Isolation and Characterization of Isogenic Pairs of Domed Hemolytic and Flat Nonhemolytic Colony Types of Bordetella pertussis

Mark S Peppler 1
PMCID: PMC351124  PMID: 6279517

Abstract

Four different serotype strains of Bordetella pertussis, 3779BL2S4, Tohama I, 353/Z, and 2753, were plated on Bordet-Gengou agar, where they grew as domed, hemolytic (D+H+) wild-type colonies. Cloned D+H+ colony types of all four strains were passed onto modified Stainer-Scholte medium solidified with 1% Noble Agar.

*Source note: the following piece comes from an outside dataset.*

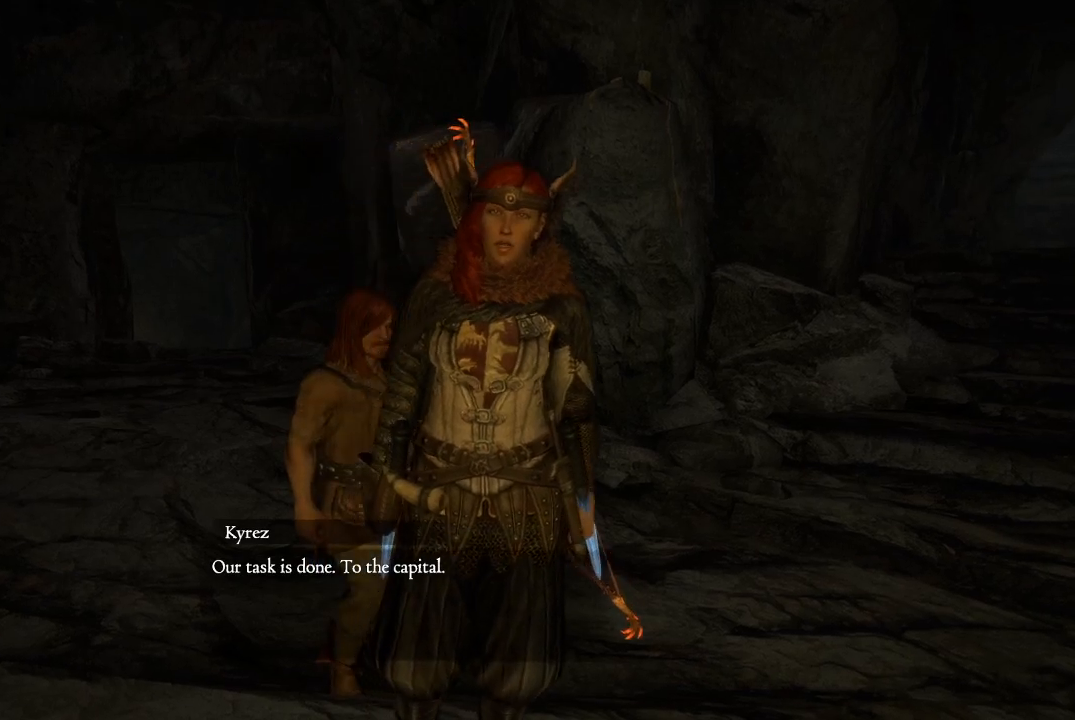
{"buttons": [], "left_stick": "down-left", "right_stick": "down-left", "events": [[317, "left_stick", "down"], [401, "right_stick", "down-left"], [451, "left_stick", "down-left"]]}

Colonies were selected from Stainer-Scholte agar, and these subsequently grew as flat, nonhemolytic (DH) colonies when transferred back onto Bordet-Gengou agar. The frequency of DH organisms within a population of cloned D+H+ was determined to be between 5 × 10−5 and 5 × 10−6. The DH colony types maintained their flat, nonhemolytic characteristics for over 80 single-colony passages on Bordet-Gengou agar. The isogenic pairs of D+H+ and DH colony types from the four strains were compared for hemagglutination titer, lymphocytosis-promoting activity, adenylate cyclase activity, and presence of agglutinogens by agglutination. In all cases the DH colony types showed reduced activities or amounts of antigen compared with their D+H+ parents. Freely diffusible antigens were markedly different between the two phenotypes as noted by double diffusion of antisera added to plates on which colonies of the variants were growing. Antigens solubilized from the two colony types by Triton X-100 were also markedly different as judged by radial immunodiffusion with antifimbrial hemagglutinin, antilymphocytosis-promoting factor, and anti-353/Z adsorbed with autoclaved 353/Z. In addition, autoradiographs of 125I-surface-labeled whole cells separated by sodium dodecyl sulfate-polyacrylamide gel electrophoresis revealed unique banding patterns for each colony type. Since all organisms, regardless of colony type, were grown on Bordet-Gengou agar, the differences reported could not be due to medium composition. Differences between phenotypes were also independent of passage number on Bordet-Gengou agar. By analogy to previous studies, the DH organisms appear to fulfill the criteria for phase III or phase IV in the system of Leslie and Gardner (P. H. Leslie and A. D. Gardner, J. Hyg. 31:423-434, 1931) or phase III in the system of Kasuga et al. (T. Kasuga, Y. Nakase, K. Ukishima, and K. Takatsu, Kitasato Arch. Exp. Med. 26:121-134, 1954).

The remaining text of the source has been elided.